図4に示すように、振動周波数をDC〜200Hzまで変化させたところ、100Hz以下では十分な周波数特性が得られることが確認できた。
【0037】
以下において、説明の便宜上、本実施例の骨格筋の評価用センサによる筋音図の測定を「MMG」、筋電図の測定を「EMG」と表記することとする。
【0038】
本実施例の骨格筋の評価用センサを用いて、
図5に示すようにスクワット動作をした場合のMMGとEMGの同時計測した結果を
図6と
図7に示す。特に、
図6は、膝関節屈曲角度が約75度の場合であり、
図7は、膝関節屈曲角度が約100度の場合である。膝関節屈曲角度は、伸展状態を0度としている。
【0039】
膝関節が屈曲を始めると大腿直筋EMGが増加し始め、最大屈曲でEMGも最大値となるが、大腿直筋の変位MMGはやや遅れて増加(筋は膨らむ)しはじめ、膝関節の伸展が始まるとEMGと共にMMGは減少し、立位姿勢に戻る直前にもう一度MMGは増加、減少する。これに呼応してEMGもわずかに増加、減少する。この傾向は深いスクワットでも同様である。
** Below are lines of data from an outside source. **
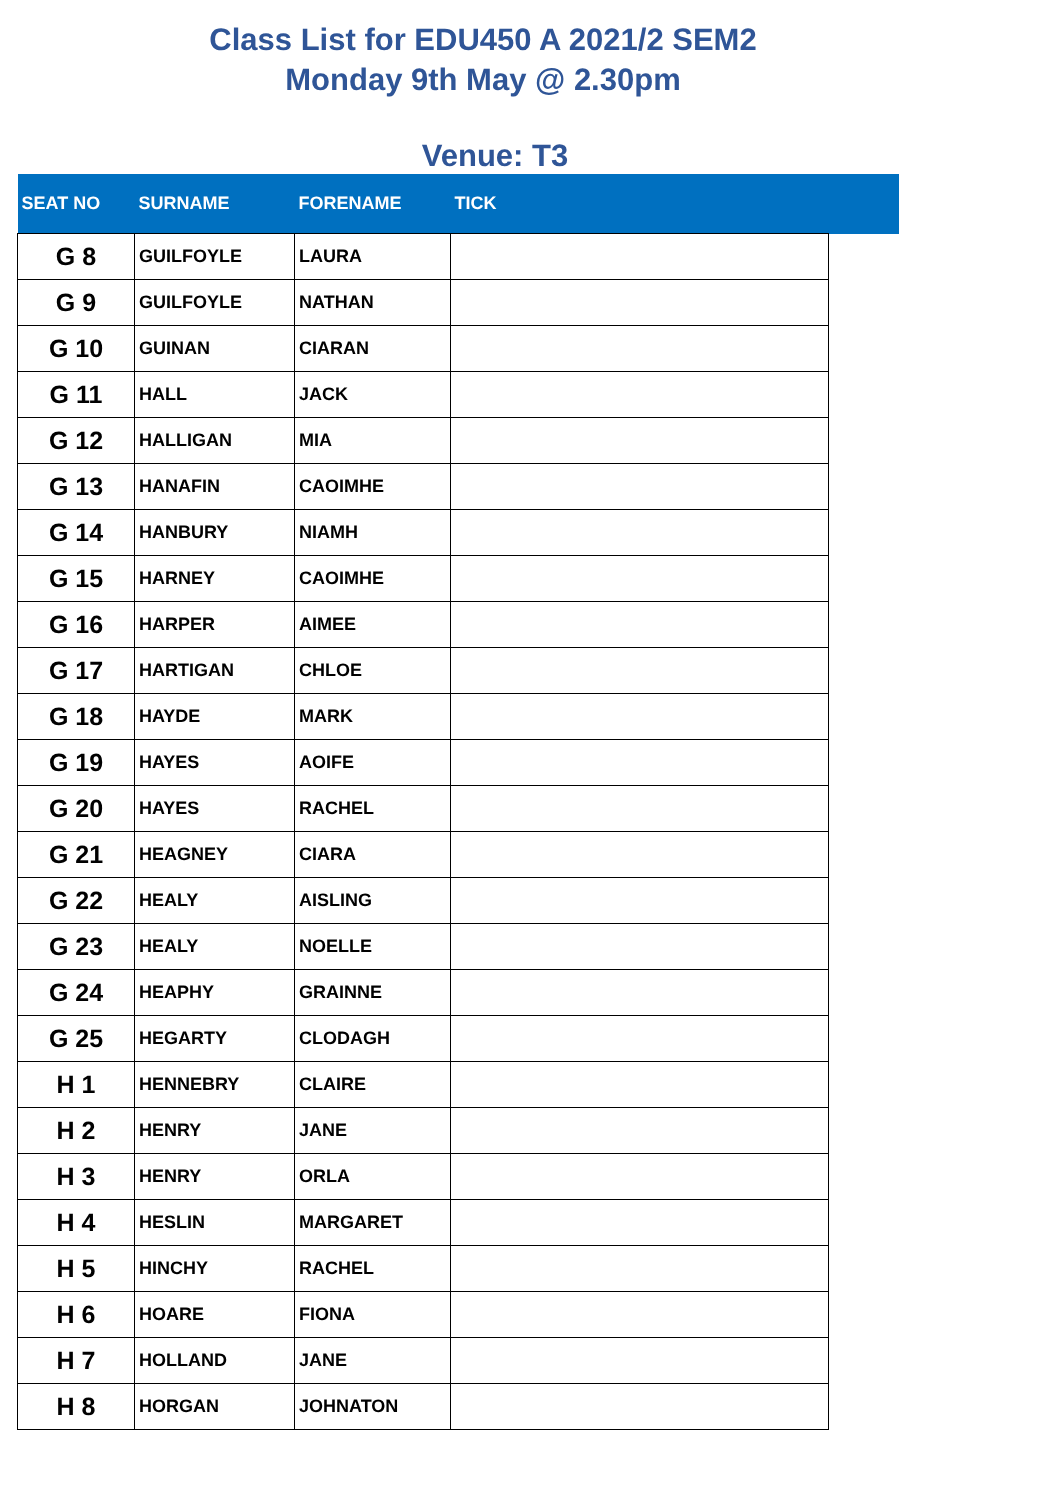Class List for EDU450 A 2021/2 SEM2
Monday 9th May @ 2.30pm
Venue: T3
| SEAT NO | SURNAME | FORENAME | TICK | |
| --- | --- | --- | --- | --- |
| G 8 | GUILFOYLE | LAURA | | |
| G 9 | GUILFOYLE | NATHAN | | |
| G 10 | GUINAN | CIARAN | | |
| G 11 | HALL | JACK | | |
| G 12 | HALLIGAN | MIA | | |
| G 13 | HANAFIN | CAOIMHE | | |
| G 14 | HANBURY | NIAMH | | |
| G 15 | HARNEY | CAOIMHE | | |
| G 16 | HARPER | AIMEE | | |
| G 17 | HARTIGAN | CHLOE | | |
| G 18 | HAYDE | MARK | | |
| G 19 | HAYES | AOIFE | | |
| G 20 | HAYES | RACHEL | | |
| G 21 | HEAGNEY | CIARA | | |
| G 22 | HEALY | AISLING | | |
| G 23 | HEALY | NOELLE | | |
| G 24 | HEAPHY | GRAINNE | | |
| G 25 | HEGARTY | CLODAGH | | |
| H 1 | HENNEBRY | CLAIRE | | |
| H 2 | HENRY | JANE | | |
| H 3 | HENRY | ORLA | | |
| H 4 | HESLIN | MARGARET | | |
| H 5 | HINCHY | RACHEL | | |
| H 6 | HOARE | FIONA | | |
| H 7 | HOLLAND | JANE | | |
| H 8 | HORGAN | JOHNATON | | |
しかし、膝関節屈曲角度が大きくなる深いスクワットでは、EMGの振幅が約2倍になり、それに呼応してMMGの振幅も2倍弱になっている。
【0040】
このように、本実施例の骨格筋の評価用センサで筋機能評価が行えるデータを得られることが確認できた。
【0041】
他の使用例として、本実施例の骨格筋の評価用センサを用いて、
図8に示すようにエルゴメータ運動をした場合のMMGとEMGの同時計測した結果を
図9〜12に示す。特に、
図9は60rpm−30Wで他動的にクランクを回転させた場合であり、
図10は遅くて軽いペダル動作(60rpm−30W)を行った場合であり、
図11は遅くて重いペダル動作(60rpm−80W)を行った場合であり、
図12は早くて軽いペダル動作(90rpm−30W)を行った場合である。
【0042】
図9に示すように、他動的な運動の場合には、MMGは膝関節屈曲角度に同期した波形が得られているが、EMGはほとんど見られない。すなわち、MMGは筋断面の形状変化を測定していることから、腓腹筋が他動的に伸縮を繰り返しているだけであることがわかる。
【0043】
また、膝関節屈曲相では、腓腹筋EMGがあまり発火せず、膝関節が伸展し始めるとEMGが増加し始め、膝関節の屈曲相になると減少することがわかる。負荷を大きくした場合でも、サイクル数を上昇させた場合でも同様であった。MMGは膝関節最大屈曲で最大値を示すものの、膝関節が滑らかに伸展しているにもかかわらず、もう一度MMGが増加、減少する箇所がみられる。これは負荷やサイクル数を変化させるとさらに顕著になった。
【0044】
このように、異なる運動であっても、本実施例の骨格筋の評価用センサで筋機能評価が行えるデータを得られることが確認できた。
【0045】
以上のように、本発明の骨格筋の評価用センサによれば、運動中であっても筋音図と筋電図とを同時計測でき、高度な筋機能評価を行うことができる。